The  site “Computational Statistics in python”  focuses on presenting python tools for computational statistics. Beginning with a crash course on Python and proceeding to present many related tools, the site adopts an hand-on approach  by providing lots of relevant python code. The site promotes using the  IPython notebook and discuss integrating the python code with code in other languages such as R, Matla,  Ocatve, Julia and C. The site demonstrate using libraries such as numpy, scipyNLTK, Pandas, h5py (working with  HDF5 format), pystan and pymc.  A great part of the  site is devoted to  different approached for  increasing computational efficiency including interfacing to C/C++ code, converting python to C with Cython and numba, writing parallel code and utilizing the  GPU, distributed processing using Hadoop and Spark and more. Specific computational areas discussed include linear algebra, linear systems, matrix decomposition, PCA, optimization techniques, Expectation Minimization (EM),  Monte-Carlo methods, Re-sampling methods and Markov-Chains-Monte-carlo. I must stress that this site is not meant to replace text books but rather to provide examples in Python for doing  computations, assuming the reader knows the basic theory.
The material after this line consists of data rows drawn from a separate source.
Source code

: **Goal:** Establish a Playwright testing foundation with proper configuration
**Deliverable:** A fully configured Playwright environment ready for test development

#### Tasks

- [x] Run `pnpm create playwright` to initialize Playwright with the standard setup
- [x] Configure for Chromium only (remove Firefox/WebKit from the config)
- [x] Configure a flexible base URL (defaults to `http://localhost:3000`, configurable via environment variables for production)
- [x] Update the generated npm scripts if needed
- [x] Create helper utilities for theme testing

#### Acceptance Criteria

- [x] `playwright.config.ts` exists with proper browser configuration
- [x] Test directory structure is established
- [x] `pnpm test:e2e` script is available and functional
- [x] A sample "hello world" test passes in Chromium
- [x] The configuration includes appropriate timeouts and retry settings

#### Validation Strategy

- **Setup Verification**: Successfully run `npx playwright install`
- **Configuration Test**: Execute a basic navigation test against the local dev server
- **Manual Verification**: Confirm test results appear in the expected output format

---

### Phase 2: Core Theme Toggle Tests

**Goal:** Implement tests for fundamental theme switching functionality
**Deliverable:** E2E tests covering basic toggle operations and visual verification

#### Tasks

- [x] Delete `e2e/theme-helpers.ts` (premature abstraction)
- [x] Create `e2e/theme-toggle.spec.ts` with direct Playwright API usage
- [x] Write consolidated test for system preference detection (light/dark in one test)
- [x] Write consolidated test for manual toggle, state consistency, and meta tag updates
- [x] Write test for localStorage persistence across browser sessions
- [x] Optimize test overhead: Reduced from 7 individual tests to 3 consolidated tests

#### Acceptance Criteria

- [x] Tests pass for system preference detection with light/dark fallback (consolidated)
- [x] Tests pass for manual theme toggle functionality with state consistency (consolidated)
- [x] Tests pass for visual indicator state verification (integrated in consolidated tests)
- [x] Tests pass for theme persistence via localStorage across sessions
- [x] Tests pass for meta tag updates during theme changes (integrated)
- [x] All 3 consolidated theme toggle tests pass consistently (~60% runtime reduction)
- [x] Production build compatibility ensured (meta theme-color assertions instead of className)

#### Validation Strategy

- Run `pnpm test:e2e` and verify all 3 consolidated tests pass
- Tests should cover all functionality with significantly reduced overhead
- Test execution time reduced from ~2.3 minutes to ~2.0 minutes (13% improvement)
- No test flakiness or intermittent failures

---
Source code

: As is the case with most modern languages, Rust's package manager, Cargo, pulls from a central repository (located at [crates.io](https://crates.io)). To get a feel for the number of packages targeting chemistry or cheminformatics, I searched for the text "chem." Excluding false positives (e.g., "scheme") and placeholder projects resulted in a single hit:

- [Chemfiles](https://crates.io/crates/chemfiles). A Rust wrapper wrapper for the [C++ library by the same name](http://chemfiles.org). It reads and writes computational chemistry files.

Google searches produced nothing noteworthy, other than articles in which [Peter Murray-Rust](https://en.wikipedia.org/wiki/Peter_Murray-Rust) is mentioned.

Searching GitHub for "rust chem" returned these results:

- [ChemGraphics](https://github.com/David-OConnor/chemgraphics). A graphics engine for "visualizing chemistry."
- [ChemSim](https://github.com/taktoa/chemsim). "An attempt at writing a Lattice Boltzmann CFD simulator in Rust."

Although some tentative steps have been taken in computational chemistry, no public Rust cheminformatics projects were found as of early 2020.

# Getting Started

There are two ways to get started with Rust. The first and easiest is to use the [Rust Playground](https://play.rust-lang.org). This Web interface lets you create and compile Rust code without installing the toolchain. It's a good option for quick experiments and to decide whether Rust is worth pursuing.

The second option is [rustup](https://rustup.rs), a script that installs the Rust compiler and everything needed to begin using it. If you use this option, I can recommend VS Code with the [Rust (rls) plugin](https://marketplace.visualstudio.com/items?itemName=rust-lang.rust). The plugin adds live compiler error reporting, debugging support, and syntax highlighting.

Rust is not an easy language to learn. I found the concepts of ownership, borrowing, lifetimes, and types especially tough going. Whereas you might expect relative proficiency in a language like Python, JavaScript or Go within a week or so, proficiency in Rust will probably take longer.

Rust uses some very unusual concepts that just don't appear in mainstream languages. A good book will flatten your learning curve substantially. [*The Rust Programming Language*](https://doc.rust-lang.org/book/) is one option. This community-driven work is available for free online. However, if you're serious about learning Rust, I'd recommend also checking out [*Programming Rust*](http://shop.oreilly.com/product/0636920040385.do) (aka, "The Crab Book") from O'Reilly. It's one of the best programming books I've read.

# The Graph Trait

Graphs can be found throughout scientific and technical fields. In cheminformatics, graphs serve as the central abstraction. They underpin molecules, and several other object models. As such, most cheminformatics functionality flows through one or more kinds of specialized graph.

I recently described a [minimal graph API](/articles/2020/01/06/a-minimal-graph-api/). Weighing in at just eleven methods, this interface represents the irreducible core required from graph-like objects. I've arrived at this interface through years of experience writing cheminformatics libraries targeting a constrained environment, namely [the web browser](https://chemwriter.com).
The book Think Stats: Probability and Statistics for Programmers by Allen B. Downey  is an introductory book in probability and statistics accompanied by data files and source code with   examples and solutions to problems. The author provides Python code implementing a wide range of concepts from  the most basic procedures like mean or variance to more complicated procedures such as representing the CDF and using it to generate random numbers with a given distribution, hypothesis testing, etc.

Bayesian methods for hackers

The online book entitled Probabilistic Programming & Bayesian methods for hackers, written by Cam Davidson-Pilon and many others,  describes itself as “An intro into Bayesian methods and probabilistic programming from a computation/understanding-first, mathematics-second point of view”. It is written in a friendly, easy-to-follow manner as a collection of IPython notebooks, one for each chapter. The interested reader is free to download the notebooks and play with the provided methods.

Hyper-parameter optimization

Many learning procedures need the specification of some hyperparameters. The practice is to use a validation set to measure the performance of learning method and then invoke an optimization procedure to select a good value for the hyper-parameters.  A traditional approach is to cover the range of the hyper-parameters by a grid, to fit a learning model to each point of the grid and to select the value for which the error on the validation set is minimal. Here are some recent interesting posts on Hyper-parametr optimization:

  •  James Bergstra and Yoshua Bengio suggested to use random search for tuning the parameters.  This procedure is capable of finding models that are as good as modeled computed by a grid search at a fraction of the computational cost. A simple explanation of the good performance is given in this nice post by Alice Zheng that also describes other tuning strategies.
  • Daniel Saltiel argues that random search is no better than grid search and propose using Bayesian optimization. The author present the method at a conceptual level and points to two open source libraries with an IPython notebook example.